To explore whether and how these different levels of semantic structure impact real-time dynamics in lexical recognition, toddlers completed an eye-tracked word recognition task containing semantically unrelated and related picture contexts (Fig 1-3). Linear-mixed effects regression analyses indicated that semantic structure influenced lexical processing only in toddlers with relatively larger vocabularies (productive vocabulary > 59 words, defined by median split). Namely, in this higher-vocabulary group, items with high word-degree (many direct semantic neighbors) facilitated recognition in unrelated contexts (β=0.037, SE=0.018 p=.044), while higher-level structure (lexicon-level/GCC, and neighborhood-level/category density) was associated with semantic interference in related trials (GCC: β=-2.74, SE=1.38, p=.048, category density: β= -0.45, SE=0.17, p=.0083). The results highlight several important findings. First, semantic structure at multiple granularities is detectable even in children with relatively small productive vocabularies. However, these varying layers of structure do not differentially impact lexical processing until learners acquire a sizeable vocabulary numbering at least several dozen words. Secondly, the general pattern in our findings suggest that in toddlers, more macro-level connectivity (at neighborhood and lexicon-level) are important in developing lexical interference, whereas lower-levels of structure (among direct lexical neighbors) promote lexical facilitation. These findings motivate a need to develop theoretical accounts of word recognition that focus not only the timing of lexico-semantic network building, but also how individual differences in lexical-semantic growth and structure impact this process.
References
Bergelson, E., & Aslin, R. N. (2017). Nature and origins of the lexicon in 6-mo-olds.
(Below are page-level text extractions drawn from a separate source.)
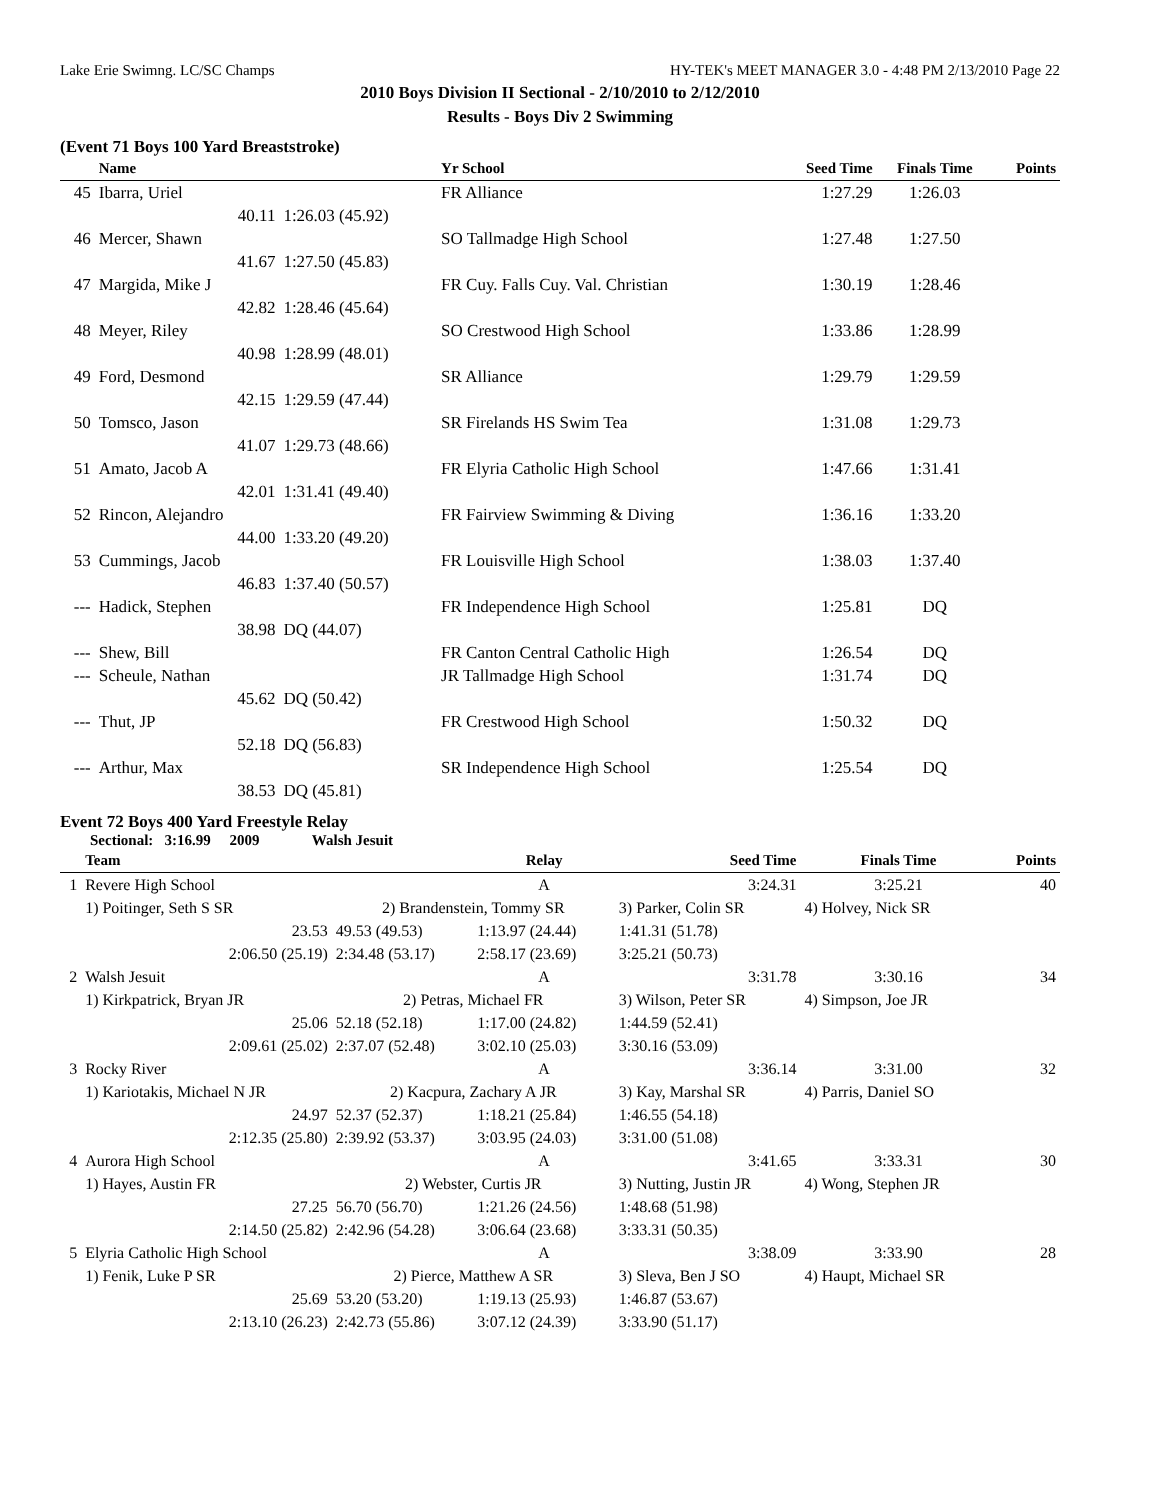Lake Erie Swimng. LC/SC Champs HY-TEK's MEET MANAGER 3.0 - 4:48 PM 2/13/2010 Page 22
2010 Boys Division II Sectional - 2/10/2010 to 2/12/2010
Results - Boys Div 2 Swimming
(Event 71 Boys 100 Yard Breaststroke)
| | Name | | Yr School | Seed Time | Finals Time | Points |
| --- | --- | --- | --- | --- | --- | --- |
| 45 | Ibarra, Uriel | | FR Alliance | 1:27.29 | 1:26.03 | |
| | 40.11 | 1:26.03 (45.92) | | | | |
| 46 | Mercer, Shawn | | SO Tallmadge High School | 1:27.48 | 1:27.50 | |
| | 41.67 | 1:27.50 (45.83) | | | | |
| 47 | Margida, Mike J | | FR Cuy. Falls Cuy. Val. Christian | 1:30.19 | 1:28.46 | |
| | 42.82 | 1:28.46 (45.64) | | | | |
| 48 | Meyer, Riley | | SO Crestwood High School | 1:33.86 | 1:28.99 | |
| | 40.98 | 1:28.99 (48.01) | | | | |
| 49 | Ford, Desmond | | SR Alliance | 1:29.79 | 1:29.59 | |
| | 42.15 | 1:29.59 (47.44) | | | | |
| 50 | Tomsco, Jason | | SR Firelands HS Swim Tea | 1:31.08 | 1:29.73 | |
| | 41.07 | 1:29.73 (48.66) | | | | |
| 51 | Amato, Jacob A | | FR Elyria Catholic High School | 1:47.66 | 1:31.41 | |
| | 42.01 | 1:31.41 (49.40) | | | | |
| 52 | Rincon, Alejandro | | FR Fairview Swimming & Diving | 1:36.16 | 1:33.20 | |
| | 44.00 | 1:33.20 (49.20) | | | | |
| 53 | Cummings, Jacob | | FR Louisville High School | 1:38.03 | 1:37.40 | |
| | 46.83 | 1:37.40 (50.57) | | | | |
| --- | Hadick, Stephen | | FR Independence High School | 1:25.81 | DQ | |
| | 38.98 | DQ (44.07) | | | | |
| --- | Shew, Bill | | FR Canton Central Catholic High | 1:26.54 | DQ | |
| --- | Scheule, Nathan | | JR Tallmadge High School | 1:31.74 | DQ | |
| | 45.62 | DQ (50.42) | | | | |
| --- | Thut, JP | | FR Crestwood High School | 1:50.32 | DQ | |
| | 52.18 | DQ (56.83) | | | | |
| --- | Arthur, Max | | SR Independence High School | 1:25.54 | DQ | |
| | 38.53 | DQ (45.81) | | | | |
Event 72 Boys 400 Yard Freestyle Relay
Sectional: 3:16.99 2009 Walsh Jesuit
| | Team | | Relay | Seed Time | Finals Time | Points |
| --- | --- | --- | --- | --- | --- | --- |
| 1 | Revere High School | | A | 3:24.31 | 3:25.21 | 40 |
| | 1) Poitinger, Seth S SR | 2) Brandenstein, Tommy SR | | 3) Parker, Colin SR | 4) Holvey, Nick SR | |
| | 23.53 | 49.53 (49.53) | 1:13.97 (24.44) | 1:41.31 (51.78) | | |
| | 2:06.50 (25.19) | 2:34.48 (53.17) | 2:58.17 (23.69) | 3:25.21 (50.73) | | |
| 2 | Walsh Jesuit | | A | 3:31.78 | 3:30.16 | 34 |
| | 1) Kirkpatrick, Bryan JR | 2) Petras, Michael FR | | 3) Wilson, Peter SR | 4) Simpson, Joe JR | |
| | 25.06 | 52.18 (52.18) | 1:17.00 (24.82) | 1:44.59 (52.41) | | |
| | 2:09.61 (25.02) | 2:37.07 (52.48) | 3:02.10 (25.03) | 3:30.16 (53.09) | | |
| 3 | Rocky River | | A | 3:36.14 | 3:31.00 | 32 |
| | 1) Kariotakis, Michael N JR | 2) Kacpura, Zachary A JR | | 3) Kay, Marshal SR | 4) Parris, Daniel SO | |
| | 24.97 | 52.37 (52.37) | 1:18.21 (25.84) | 1:46.55 (54.18) | | |
| | 2:12.35 (25.80) | 2:39.92 (53.37) | 3:03.95 (24.03) | 3:31.00 (51.08) | | |
| 4 | Aurora High School | | A | 3:41.65 | 3:33.31 | 30 |
| | 1) Hayes, Austin FR | 2) Webster, Curtis JR | | 3) Nutting, Justin JR | 4) Wong, Stephen JR | |
| | 27.25 | 56.70 (56.70) | 1:21.26 (24.56) | 1:48.68 (51.98) | | |
| | 2:14.50 (25.82) | 2:42.96 (54.28) | 3:06.64 (23.68) | 3:33.31 (50.35) | | |
| 5 | Elyria Catholic High School | | A | 3:38.09 | 3:33.90 | 28 |
| | 1) Fenik, Luke P SR | 2) Pierce, Matthew A SR | | 3) Sleva, Ben J SO | 4) Haupt, Michael SR | |
| | 25.69 | 53.20 (53.20) | 1:19.13 (25.93) | 1:46.87 (53.67) | | |
| | 2:13.10 (26.23) | 2:42.73 (55.86) | 3:07.12 (24.39) | 3:33.90 (51.17) | | |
Proceedings of the National Academy of Sciences, 114(49), 12916-12921.
Chen, Q., & Mirman, D. (2012). Competition and cooperation among similar representations: toward a unified account of facilitative and inhibitory effects oflexical neighbors. Psychological Review, 119(2), 417-30.
Huettig, F., & Altmann, G. T. (2005). Word meaning and the control of eye fixation: Semantic competitor effects and the visual world paradigm. Cognition, 96(1), B23-B32.